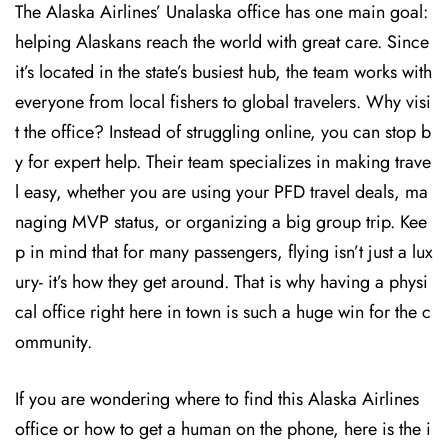
The Alaska Airlines’ Unalaska office has one main goal:
helping Alaskans reach the world with great care. Since
it’s located in the state’s busiest hub, the team works with
everyone from local fishers to global travelers. Why visi
t the office? Instead of struggling online, you can stop b
y for expert help. Their team specializes in making trave
l easy, whether you are using your PFD travel deals, ma
naging MVP status, or organizing a big group trip. Kee
p in mind that for many passengers, flying isn’t just a lux
ury- it’s how they get around. That is why having a physi
cal office right here in town is such a huge win for the c
ommunity.
If you are wondering where to find this Alaska Airlines
office or how to get a human on the phone, here is the i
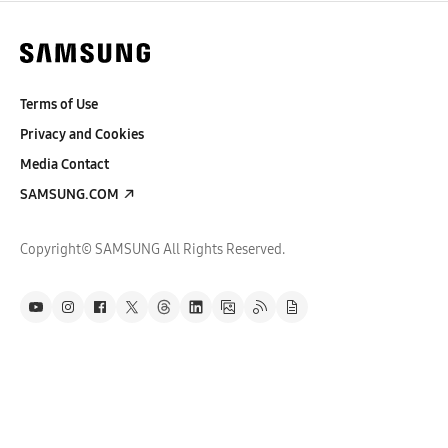
Terms of Use
Privacy and Cookies
Media Contact
SAMSUNG.COM
Copyright© SAMSUNG All Rights Reserved.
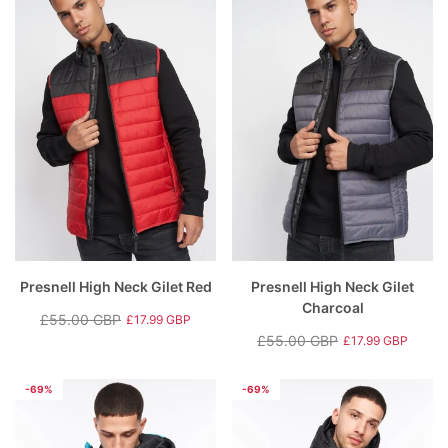
Presnell High Neck Gilet Red
Presnell High Neck Gilet
Charcoal
£55.00 GBP
£17.99 GBP
Regular
Sale
£55.00 GBP
£17.99 GBP
price
price
Regular
Sale
price
price
-69%
-69%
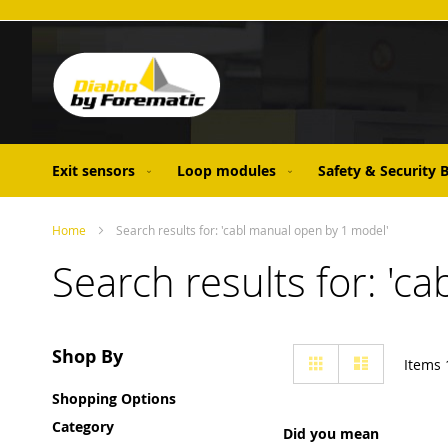
Skip
to
Content
Exit sensors
Loop modules
Safety & Security
Home
Search results for: 'cabl manual open by 1 model'
Search results for: 'c
View
Shop By
Grid
List
Items
as
Shopping Options
Category
Did you mean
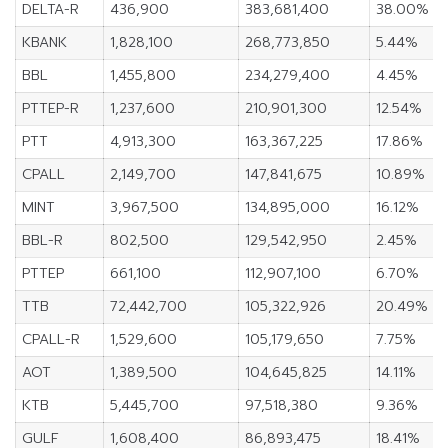
DELTA-R
436,900
383,681,400
38.00%
KBANK
1,828,100
268,773,850
5.44%
BBL
1,455,800
234,279,400
4.45%
PTTEP-R
1,237,600
210,901,300
12.54%
PTT
4,913,300
163,367,225
17.86%
CPALL
2,149,700
147,841,675
10.89%
MINT
3,967,500
134,895,000
16.12%
BBL-R
802,500
129,542,950
2.45%
PTTEP
661,100
112,907,100
6.70%
TTB
72,442,700
105,322,926
20.49%
CPALL-R
1,529,600
105,179,650
7.75%
AOT
1,389,500
104,645,825
14.11%
KTB
5,445,700
97,518,380
9.36%
GULF
1,608,400
86,893,475
18.41%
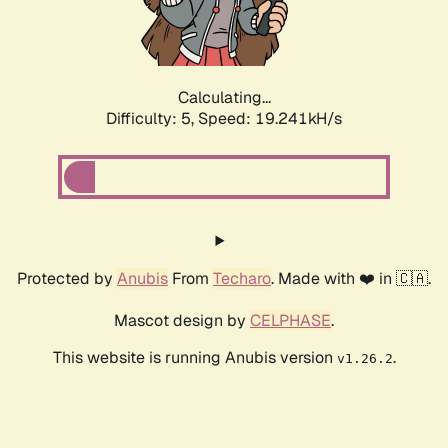
Calculating...
Difficulty: 5,
Speed: 19.241kH/s
Protected by
Anubis
From
Techaro
. Made with ❤️ in 🇨🇦.
Mascot design by
CELPHASE
.
This website is running Anubis version
.
v1.26.2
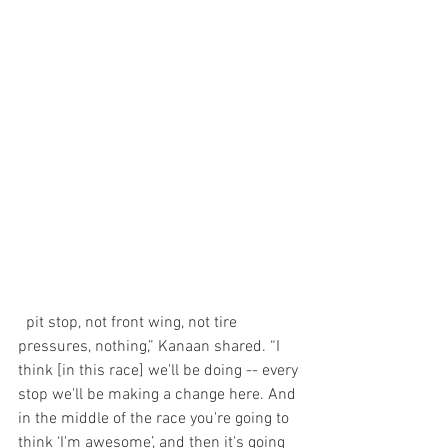
  pit stop, not front wing, not tire 
pressures, nothing,” Kanaan shared. “I 
think [in this race] we'll be doing -- every 
stop we'll be making a change here. And 
in the middle of the race you're going to 
think ‘I'm awesome’, and then it's going 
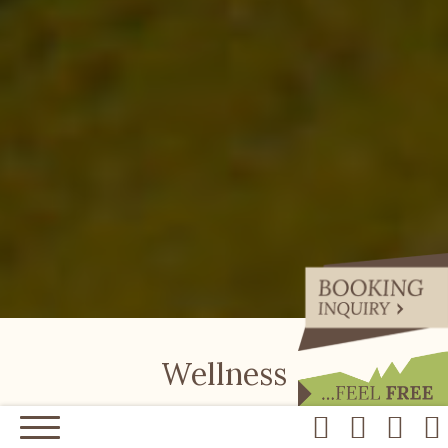
Wellness
Start your day with a rich breakfast, take a hike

Work to be completed: Copy word for word the lines from the one containing "Calculating..." through the end of the entries, including both ends, and omit the pictures.

Task output:
Calculating...
Difficulty: 5,
Speed: 19.241kH/s
Protected by
Anubis
From
Techaro
. Made with ❤️ in 🇨🇦.
Mascot design by
CELPHASE
.
This website is running Anubis version
.
v1.26.2
  pit stop, not front wing, not tire 
pressures, nothing,” Kanaan shared. “I 
think [in this race] we'll be doing -- every 
stop we'll be making a change here. And 
in the middle of the race you're going to 
think ‘I'm awesome’, and then it's going 
Wellness
Start your day with a rich breakfast, take a hike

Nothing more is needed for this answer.